Novelist and poet Alessandro Manzoni is considered one of the fathers of the Italian language. He was born in Milan on March 7, 1785 to Count Pietro Manzoni and Giulia Beccaria, the daughter of influential 18th-century intellectual Cesare Beccaria. At the time, Italy was a cluster of territories divided among foreign powers. But many native intellectuals started to call for the creation of a unified, independent state. Young Manzoni embraced such patriotic ideas with enthusiasm. At 16 he wrote his first work, a four-stanza poem entitled “Of the Triumph of Freedom” that condemned all forms of despotism.On a visit to France in 1805, he began to meet intellectuals and enlisted in the Romantic movement then spreading throughout Europe. Manzoni was especially enamored of the Romantic notion that all art should have both practical and educational aims. It was a principle that would eventually inform all his works.

When his father died in 1807, Manzoni returned to Milan. While there, he met and fell in love with Henriette Blondel, whom he married a year later.These years marked another important change for the author, who began to embrace Catholicism.
The most productive period of Manzoni’s life took place between 1812 and 1822, when he wrote “Sacred Hymns,” a work that illustrated the moral and religious value of Catholic holidays. Studying Shakespeare, Goethe and Schiller, Manzoni immersed himself in tragedy, which he considered the ideal form for both personal and historical narratives. During these years he wrote the tragedies The Count of Carmagnola and Adelchi. He also penned two political odes. One was “March 1821,” a work dedicated to the increasingly popular independence movement. The other was “May Fifth,” which he wrote upon learning of Napoleon's death.

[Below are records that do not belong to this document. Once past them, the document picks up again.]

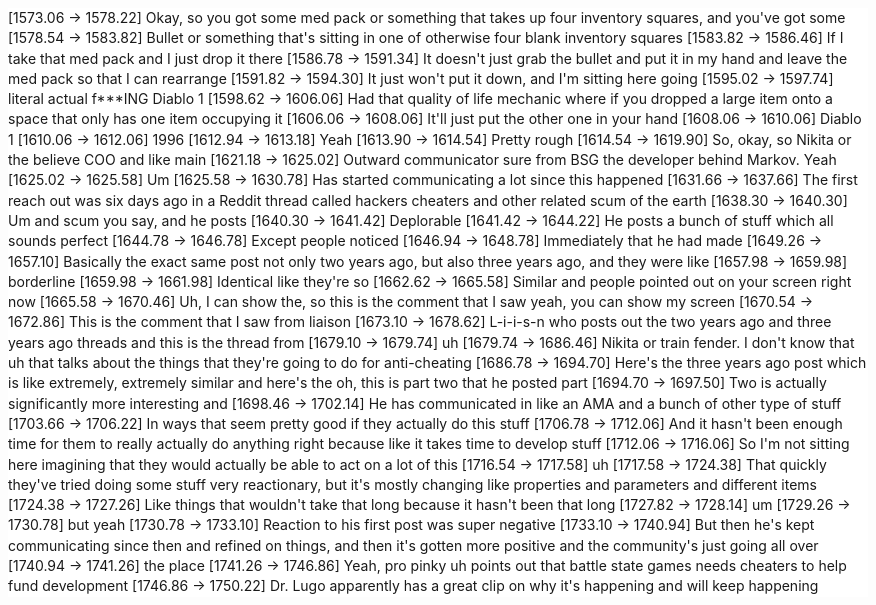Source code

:[1573.06 → 1578.22] Okay, so you got some med pack or something that takes up four inventory squares, and you've got some
[1578.54 → 1583.82] Bullet or something that's sitting in one of otherwise four blank inventory squares
[1583.82 → 1586.46] If I take that med pack and I just drop it there
[1586.78 → 1591.34] It doesn't just grab the bullet and put it in my hand and leave the med pack so that I can rearrange
[1591.82 → 1594.30] It just won't put it down, and I'm sitting here going
[1595.02 → 1597.74] literal actual f***ING Diablo 1
[1598.62 → 1606.06] Had that quality of life mechanic where if you dropped a large item onto a space that only has one item occupying it
[1606.06 → 1608.06] It'll just put the other one in your hand
[1608.06 → 1610.06] Diablo 1
[1610.06 → 1612.06] 1996
[1612.94 → 1613.18] Yeah
[1613.90 → 1614.54] Pretty rough
[1614.54 → 1619.90] So, okay, so Nikita or the believe COO and like main
[1621.18 → 1625.02] Outward communicator sure from BSG the developer behind Markov. Yeah
[1625.02 → 1625.58] Um
[1625.58 → 1630.78] Has started communicating a lot since this happened
[1631.66 → 1637.66] The first reach out was six days ago in a Reddit thread called hackers cheaters and other related scum of the earth
[1638.30 → 1640.30] Um and scum you say, and he posts
[1640.30 → 1641.42] Deplorable
[1641.42 → 1644.22] He posts a bunch of stuff which all sounds perfect
[1644.78 → 1646.78] Except people noticed
[1646.94 → 1648.78] Immediately that he had made
[1649.26 → 1657.10] Basically the exact same post not only two years ago, but also three years ago, and they were like
[1657.98 → 1659.98] borderline
[1659.98 → 1661.98] Identical like they're so
[1662.62 → 1665.58] Similar and people pointed out on your screen right now
[1665.58 → 1670.46] Uh, I can show the, so this is the comment that I saw yeah, you can show my screen
[1670.54 → 1672.86] This is the comment that I saw from liaison
[1673.10 → 1678.62] L-i-i-s-n who posts out the two years ago and three years ago threads and this is the thread from
[1679.10 → 1679.74] uh
[1679.74 → 1686.46] Nikita or train fender. I don't know that uh that talks about the things that they're going to do for anti-cheating
[1686.78 → 1694.70] Here's the three years ago post which is like extremely, extremely similar and here's the oh, this is part two that he posted part
[1694.70 → 1697.50] Two is actually significantly more interesting and
[1698.46 → 1702.14] He has communicated in like an AMA and a bunch of other type of stuff
[1703.66 → 1706.22] In ways that seem pretty good if they actually do this stuff
[1706.78 → 1712.06] And it hasn't been enough time for them to really actually do anything right because like it takes time to develop stuff
[1712.06 → 1716.06] So I'm not sitting here imagining that they would actually be able to act on a lot of this
[1716.54 → 1717.58] uh
[1717.58 → 1724.38] That quickly they've tried doing some stuff very reactionary, but it's mostly changing like properties and parameters and different items
[1724.38 → 1727.26] Like things that wouldn't take that long because it hasn't been that long
[1727.82 → 1728.14] um
[1729.26 → 1730.78] but yeah
[1730.78 → 1733.10] Reaction to his first post was super negative
[1733.10 → 1740.94] But then he's kept communicating since then and refined on things, and then it's gotten more positive and the community's just going all over
[1740.94 → 1741.26] the place
[1741.26 → 1746.86] Yeah, pro pinky uh points out that battle state games needs cheaters to help fund development
[1746.86 → 1750.22] Dr. Lugo apparently has a great clip on why it's happening and will keep happening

Manzoni's political and moral ideals converged in his major historical novel, The Betrothed. Through the adventures of the young lovers Renzo and Lucia, Manzoni vividly depicted a 17th-century Italy where the north was under Austrian rule and most of the south was ruthlessly controlled by Spain.Manzoni worked on the novel for 20 years, studying language and culture in an effort to unite the novel—and Italy—under a single national language. At the time, regional dialects reinforced the political boundaries dividing the country. When most of Italy became unified under a single monarchy in 1861, Manzoni was named senator for life. He died on May 22, 1873 after falling down the steps of San Fedele Church in Milan. He was 88.